Great eared nightjar: Unique, feline-looking nightjar. Different ears and frequently erect posture distinguish it from many other nightjars. Plumage consists of complex shades of browns that can vanish into the background when perched. Noticeably long-tailed in flight. Colonizes forests, forest edges, and fields and plains with some tree surface. The amazing-eared nightjar (Lyncornis macrotis) is a species of nightjar in the household Caprimulgidae. It is the largest species in the family in terms of length, ranging from 31 to 41 cm. Males weigh an average of 131 g, and females weigh an average of 151 g, so it is the second heaviest species in the family after the anaconda nighthawk.
Distribution and habitat
It is found in Southeast Asia with people in the Western Ghats and Sri Lanka, Bangladesh, India, Indonesia, Laos, Malaysia, Myanmar, the Philippines, Thailand, and Vietnam. Its natural habitat is subtropical or damp lowland equatorial forests.
- The Great Eared Nightjar is a nocturnal bird that lives in Central and South America.
- It has an enormous ear that helps it find its prey at night.
- It lives on the ground and hunts for insects, lizards, small birds, and other small animals.
- The Great Eared Nightjar is primarily silent but can make chirping sounds when disturbed or frightened.
- The Great Eared Nightjar has grey feathers, black spots on the back, and wings.
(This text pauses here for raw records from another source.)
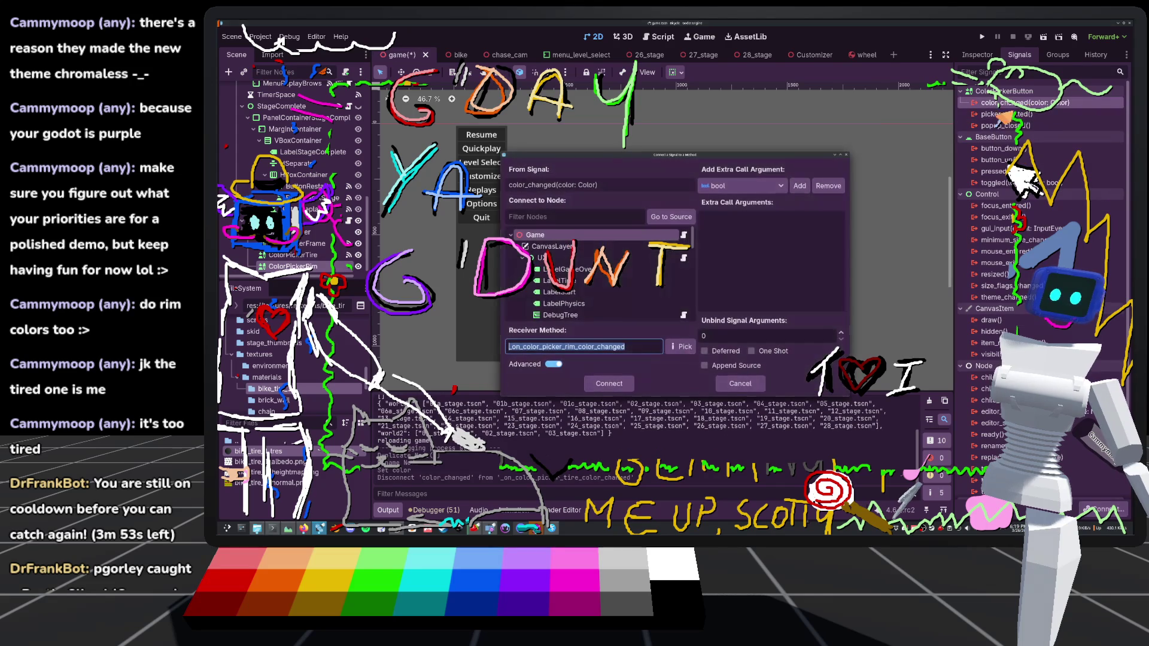
{"action": "scroll", "coordinate": [589, 307], "scroll_direction": "down", "scroll_amount": 5}
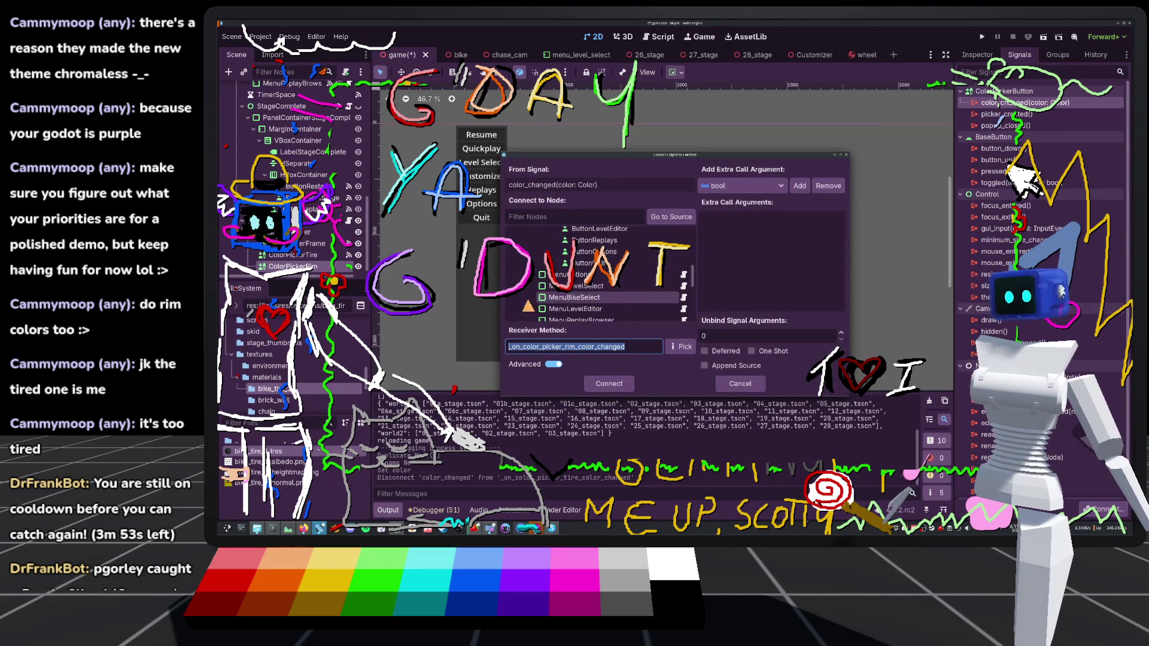
{"action": "scroll", "coordinate": [583, 312], "scroll_direction": "down", "scroll_amount": 4}
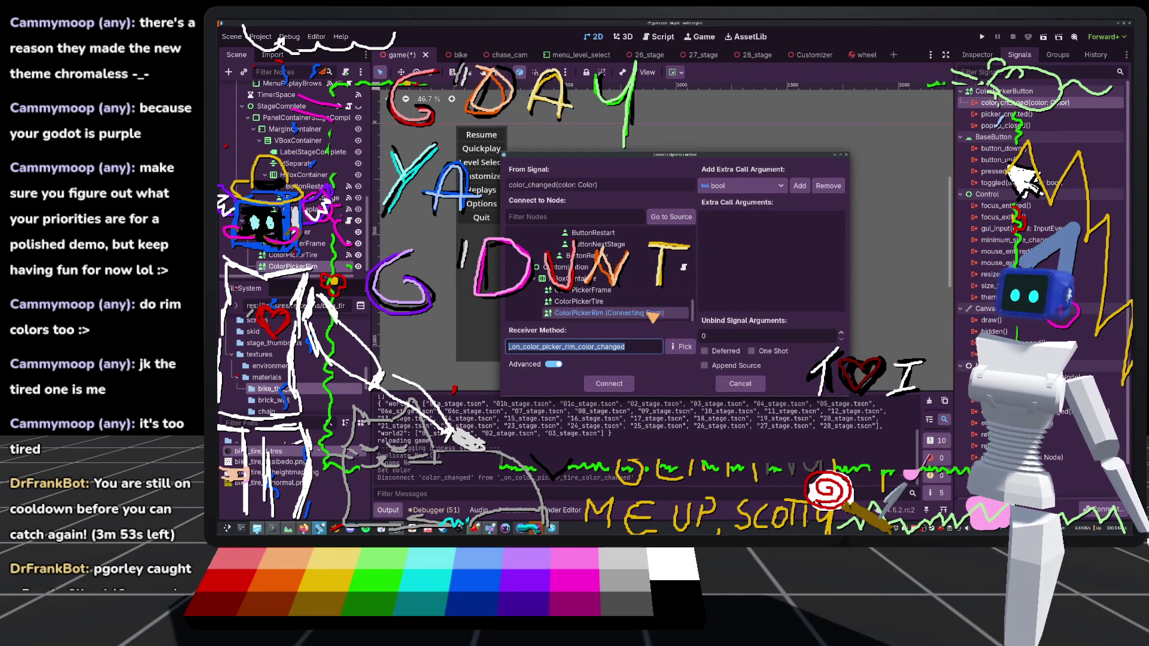
{"action": "left_click", "coordinate": [598, 267]}
Create the _on_color_picker_rim_color_changed handler, save, and replace its 'pass' with 'Global.rim_albedo = color'
{"action": "left_click", "coordinate": [608, 384]}
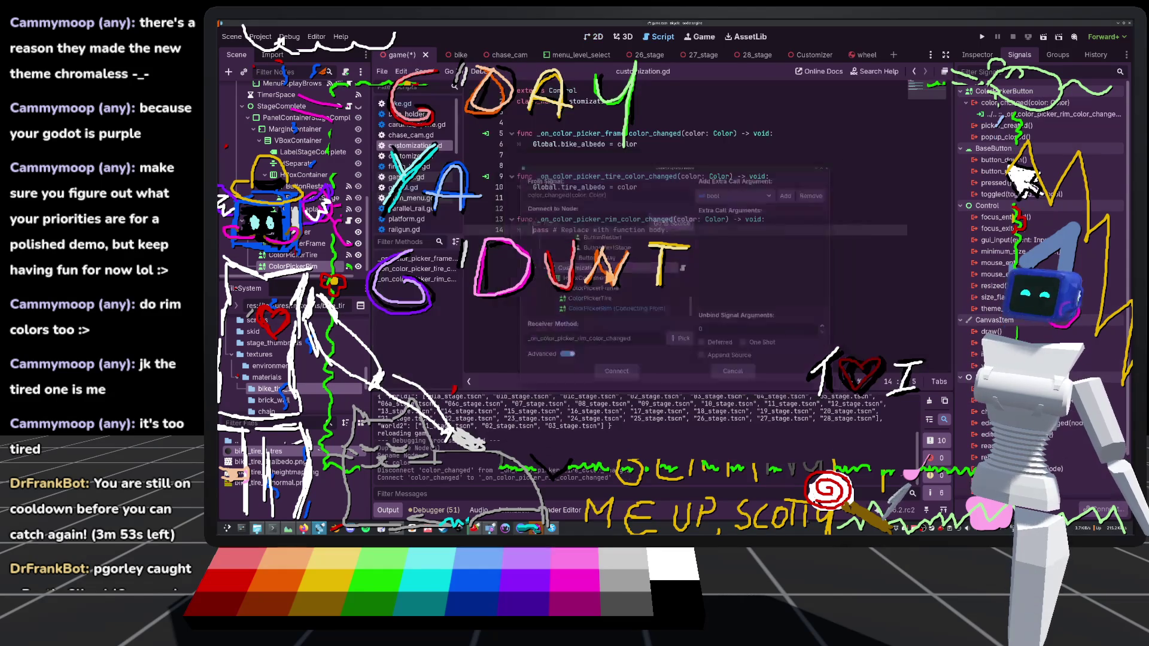
{"action": "left_click", "coordinate": [635, 210]}
{"action": "key", "text": "ctrl+s"}
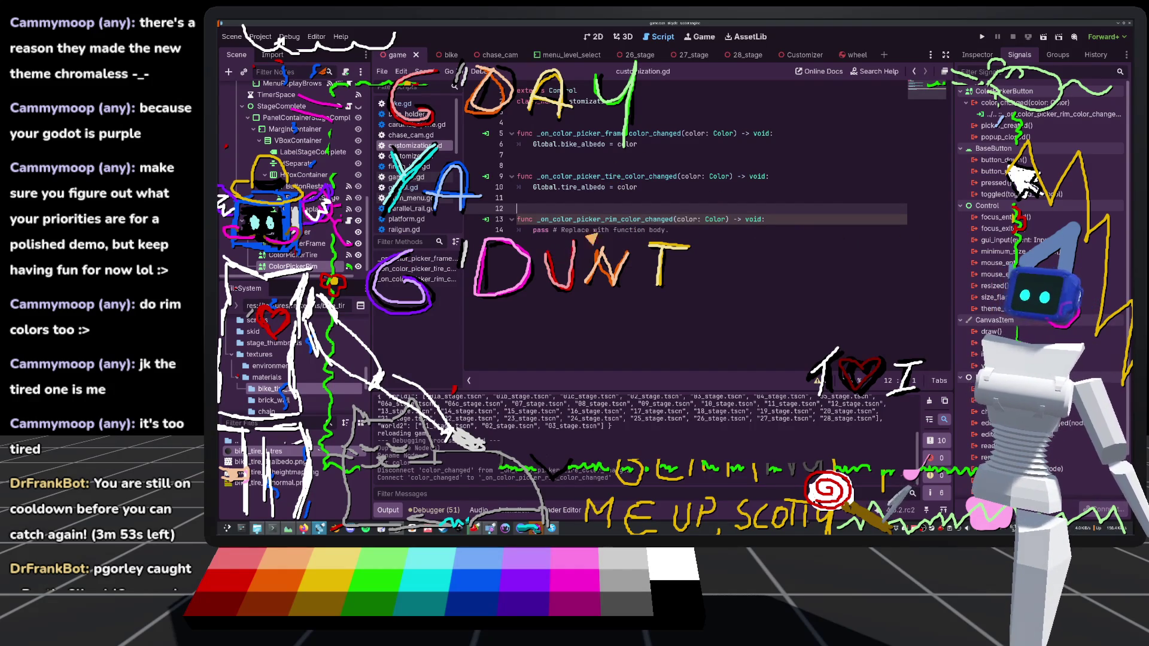
{"action": "left_click_drag", "start_coordinate": [682, 230], "coordinate": [530, 235]}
It also has thin white lines along its sides.
- The Great Eared Nightjar has a round body with short legs and long wings rounded at the tips.
- Like further nightjars, they are active at dusk and night. They have a unique call that contains a sharp stick followed by a break and a two-syllable ba-ha aww.
The nest is a scrape on the ground, and the clutch consists of a single egg. The chicks are nicely camouflaged among leaf debris.
Several peoples are given subspecies levels and including:
- The nominate condition macrotis (Vigors, 1831) from the Philippines
- Bourdilloni (Hume, 1875) of the Western Ghats
- Cerviniceps (Gould, 1838) around the eastern Himalayas into Indochina and northern Malaysia
- Jacobson (Junge, 1936) of Simeulue Island
- Macropterous (Bonaparte, 1850) from the islands of Sulawesi, Talaud, Sangihe, Banggai, and Sula
The great-eared nightjar is a common resident of the Bahamas and other islands in the Caribbean. They are so named because of their large ear tufts that curve around from the sides of their head to the top of their head.
The great-eared nightjar is the giant nocturnal bird on the island and has distinctive markings that set it apart from other birds in its habitat.
Great-eared nightjars will spend most of their days sleeping in trees or bushes, which helps them avoid predators during daylight hours, but they will also hunt for prey at dusk and dawn.
This nocturnal bird’s diet mainly consists of insects, though they occasionally eat small lizards or frogs.